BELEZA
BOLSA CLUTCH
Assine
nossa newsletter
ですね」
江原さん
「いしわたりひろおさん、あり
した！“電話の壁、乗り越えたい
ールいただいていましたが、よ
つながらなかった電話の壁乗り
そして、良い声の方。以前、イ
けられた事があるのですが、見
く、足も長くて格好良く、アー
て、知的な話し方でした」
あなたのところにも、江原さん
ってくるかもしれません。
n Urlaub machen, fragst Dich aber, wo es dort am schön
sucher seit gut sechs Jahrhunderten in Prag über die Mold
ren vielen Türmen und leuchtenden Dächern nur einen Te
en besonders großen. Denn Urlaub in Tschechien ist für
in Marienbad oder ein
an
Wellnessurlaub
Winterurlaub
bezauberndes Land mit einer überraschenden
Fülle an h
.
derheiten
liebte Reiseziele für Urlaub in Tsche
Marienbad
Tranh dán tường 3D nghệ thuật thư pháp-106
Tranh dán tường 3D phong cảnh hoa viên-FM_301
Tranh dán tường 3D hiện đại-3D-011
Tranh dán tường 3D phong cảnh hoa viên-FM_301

■ WHAT TO PRODUCE
The full set of records should be duplicated exactly.

■ OUTPUT FOR THIS TASK
BELEZA
BOLSA CLUTCH
Assine
nossa newsletter
ですね」
江原さん
「いしわたりひろおさん、あり
した！“電話の壁、乗り越えたい
ールいただいていましたが、よ
つながらなかった電話の壁乗り
そして、良い声の方。以前、イ
けられた事があるのですが、見
く、足も長くて格好良く、アー
て、知的な話し方でした」
あなたのところにも、江原さん
ってくるかもしれません。
n Urlaub machen, fragst Dich aber, wo es dort am schön
sucher seit gut sechs Jahrhunderten in Prag über die Mold
ren vielen Türmen und leuchtenden Dächern nur einen Te
en besonders großen. Denn Urlaub in Tschechien ist für
in Marienbad oder ein
an
Wellnessurlaub
Winterurlaub
bezauberndes Land mit einer überraschenden
Fülle an h
.
derheiten
liebte Reiseziele für Urlaub in Tsche
Marienbad
Tranh dán tường 3D nghệ thuật thư pháp-106
Tranh dán tường 3D phong cảnh hoa viên-FM_301
Tranh dán tường 3D hiện đại-3D-011
Tranh dán tường 3D phong cảnh hoa viên-FM_301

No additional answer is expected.